Loewy montre par ailleurs un sens très « français » du bon goût qu’on retrouve à cette époque chez Dior notamment et puis, plus tard, chez Saint-Laurent qui résume bien la perspective de Loewy dans cette phrase sacrée d’YSL : « J’ai gagné la bataille du bon goût ».

En effet, depuis la décoration de sa loge militaire pendant la première guerre mondiale où se pressent les officiers en passant par les vitrines de Macy et les dessins pour Sak’s et Harper Bazar, Loewy se soucie toujours de l’expérience globale.

Ainsi, il fera refaire les costumes des grooms chez Sak’s et il leur donnera des règles de comportement « Parce qu’un magasin, c’est d’abord l’expérience que l’on a de son personnel ».

Loewy ne se soucie pas simplement du fonctionnement des choses mais également de l’expérience globale : il refera par exemple l’uniforme des grooms chez Sak’s

La psychologie des usages : le vrai saut qualitatif pour améliorer l’expérience des utilisateurs.

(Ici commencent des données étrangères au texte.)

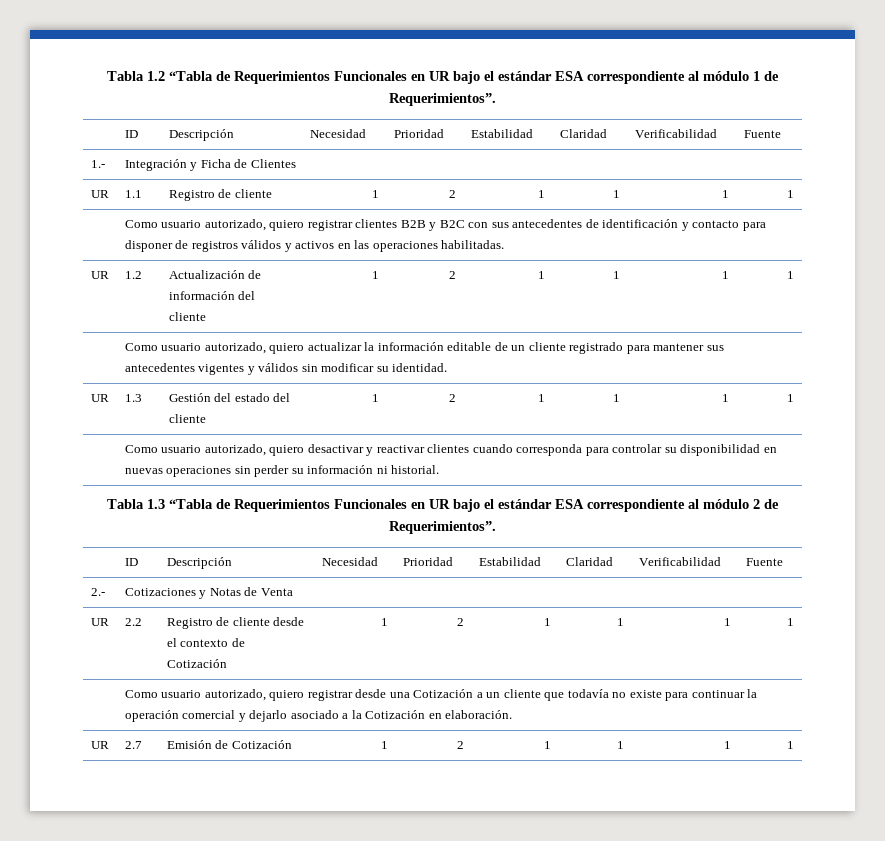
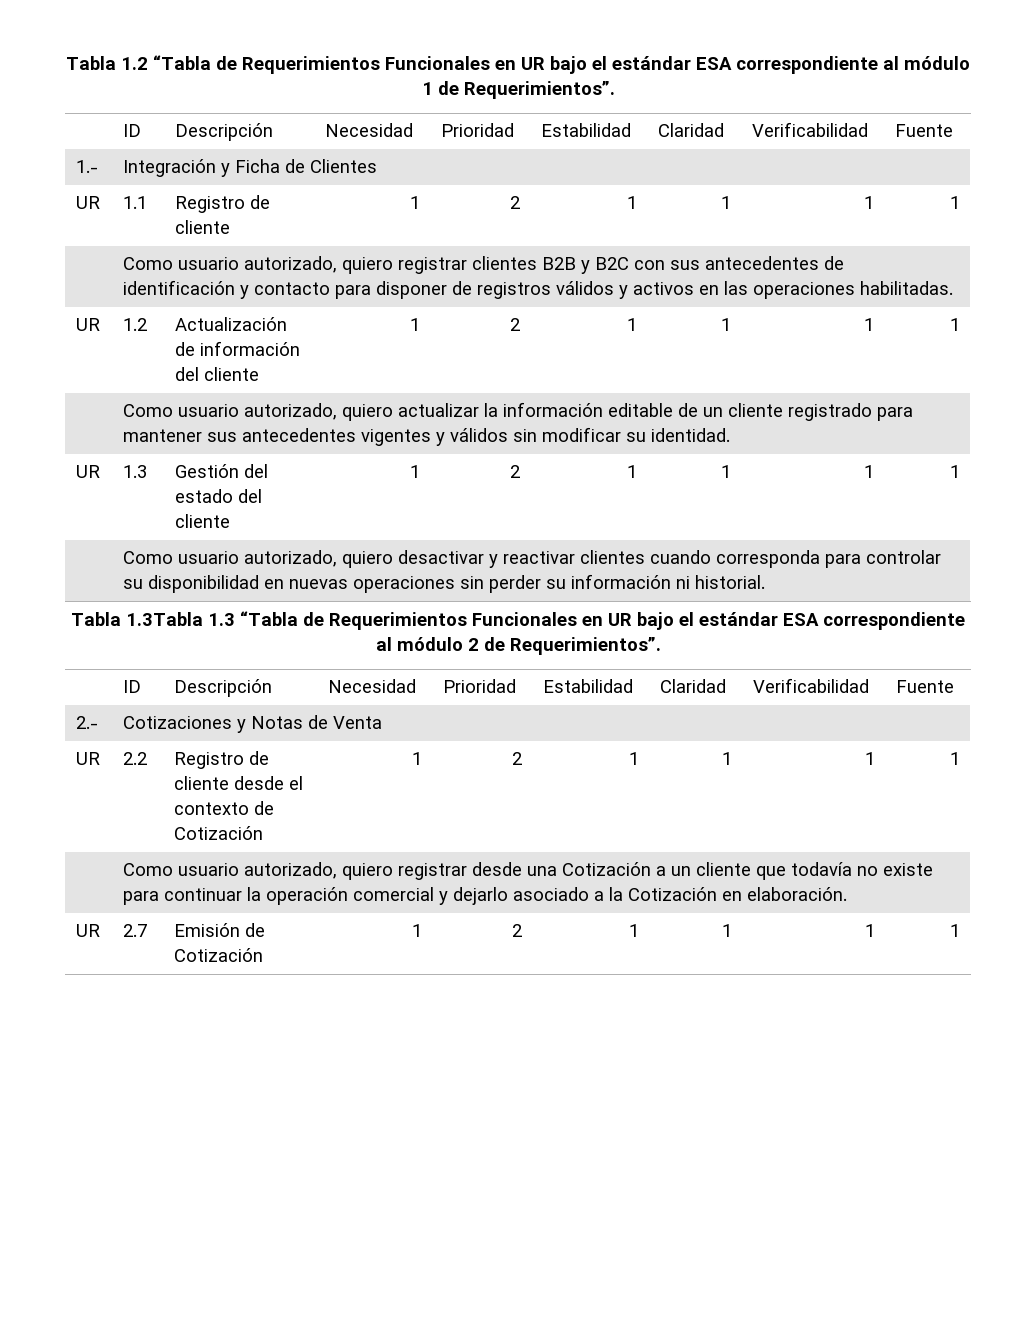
(144, 504) none -> [126,612,203,626] 1.3Tabla

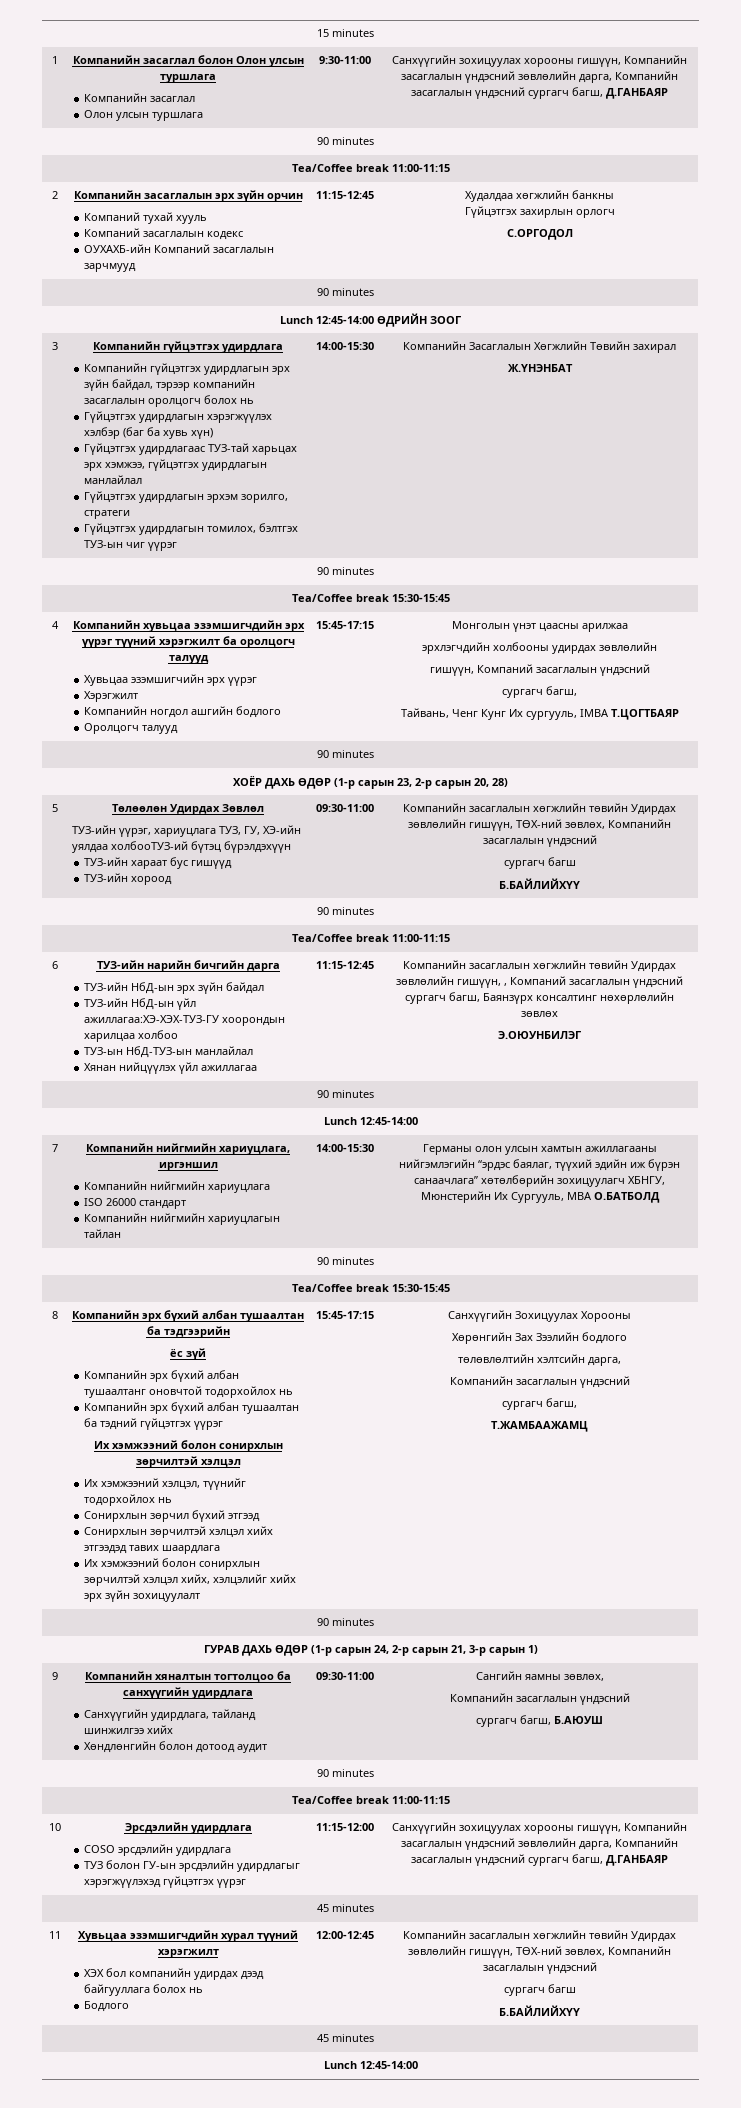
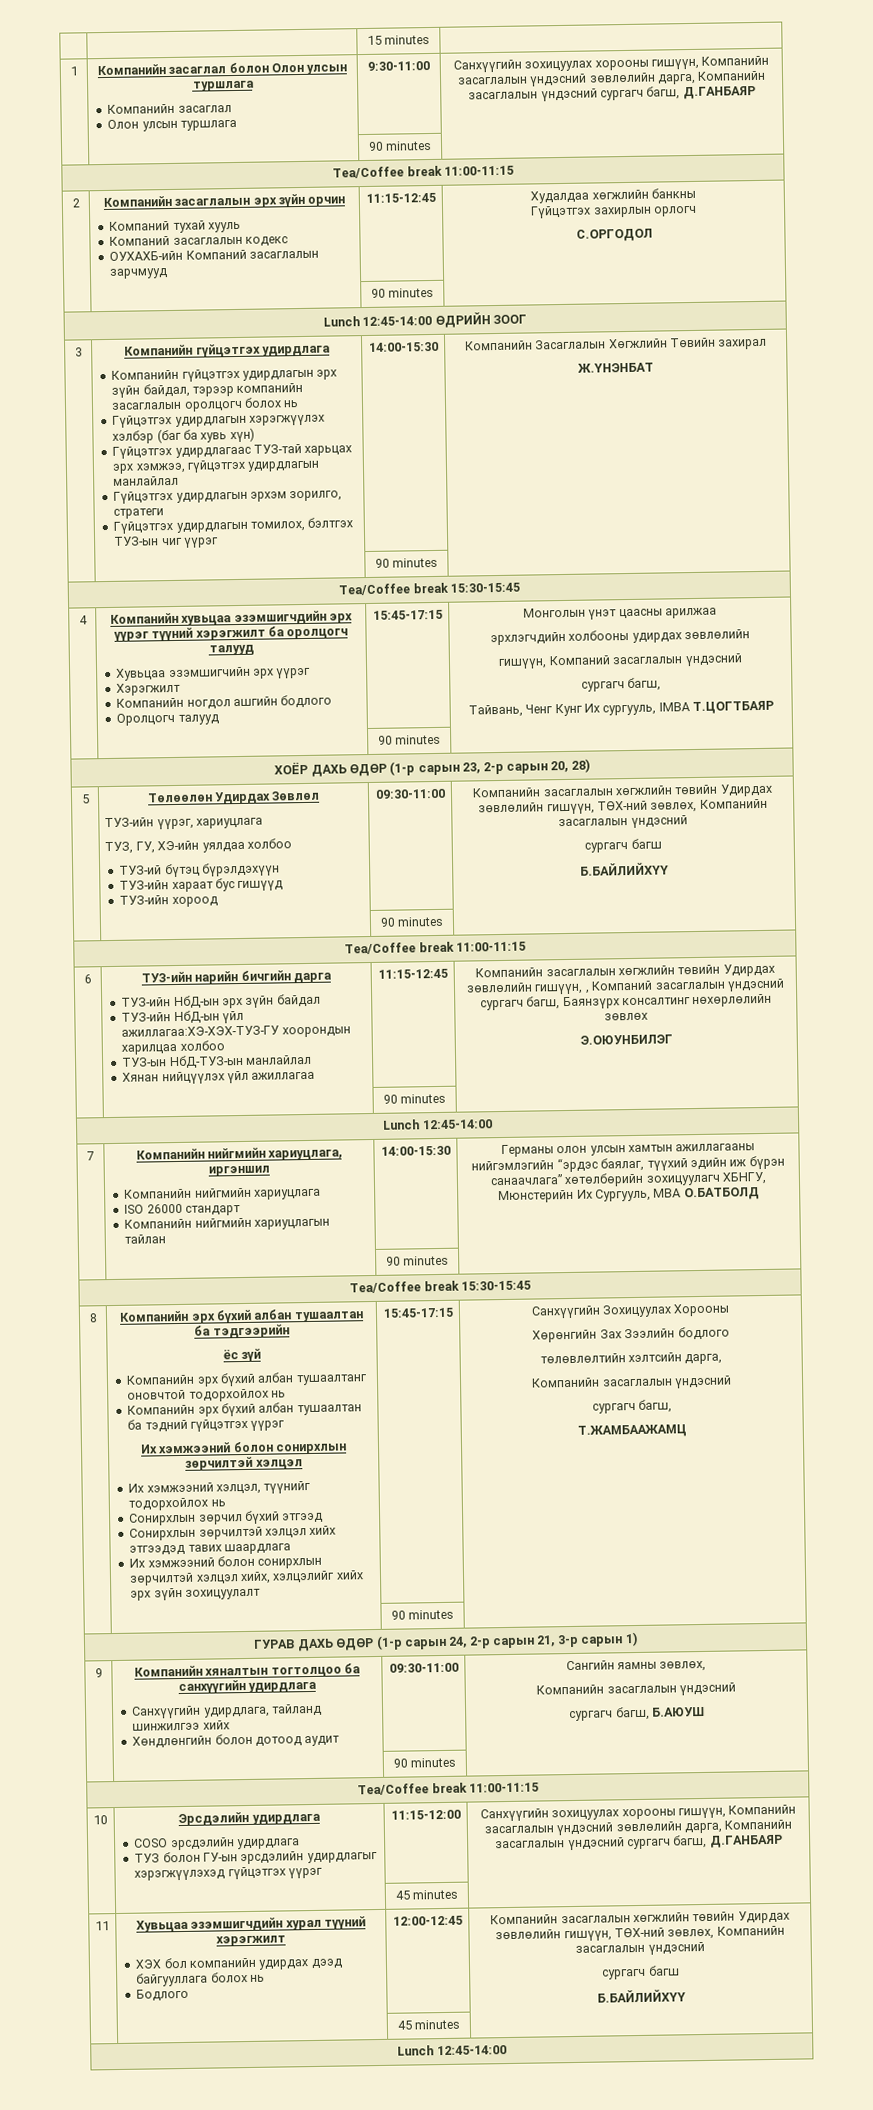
(216, 832) none -> (264, 823) //
[110,841,188,850] холбооТУЗ-ий -> [246,838,292,849] [119,865,163,875] холбоо // ТУЗ-ий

Loewy donne ses lettres de noblesses à l’ux design

Loewy qui se moque de la Psychologie tout au long de son livre consacre pourtant un chapitre entier à la psychologie « de la vente » à la fin de son ouvrage.

Et au fond, il en parle tout du long.

Et c’est là l’apport considérable de son livre la Laideur se vend mal : tout tient dans cette réalisation dont le Bauhaus parlait déjà. Sans Psychologie, pas de Design. Le design est avant tout une pratique humaine.

Une pratique du design décorrelée de l’humain est profondément erronée. 

Loewy parle ainsi de l’importance de la Psychologie depuis le packaging (vous entendrez ici l’écho au discours plus tardif de Norman et d’Apple) jusqu’à l’adoption d’un produit en passant pas son achat et son usage.

Ainsi, Loewy montre comment à prix et à fonctions égales, un bel objet se vend mieux. Comme si les utilisateurs avaient besoin d’autre chose que le fonctionnel : manifeste claironnant pour la Psychologie.

Et cette connexion que Loewy fait entre psychologie et expérience utilisateur et que Norman reprendra à son compte 40 ans plus tard est bien cruciale pour comprendre l’histoire de l’ux.

Qu’est-ce que l’UX design qui intègre la Psychologie ? Une vision éthique du client

Et précisément, Loewy ne se contente pas en découvrant l’importance de la Psychologie de tomber dans le piège vulgaire de l’anneau de Gyges.

Contrairement à tous les Sauron du neuro-marketing de bas étage qui pensent contrôler les gens et les forcer à acheter à l’aide de la Psychologie, Loewy met clairement en garde : abuser l’utilisateur ne sert qu’à détruire l’image de marque.

Nous n’en pensions pas moins.

Qu’est-ce que l’UX design : avant tout une compréhension et un respect de l’utilisateur, sinon ça ne sert pas à grand chose.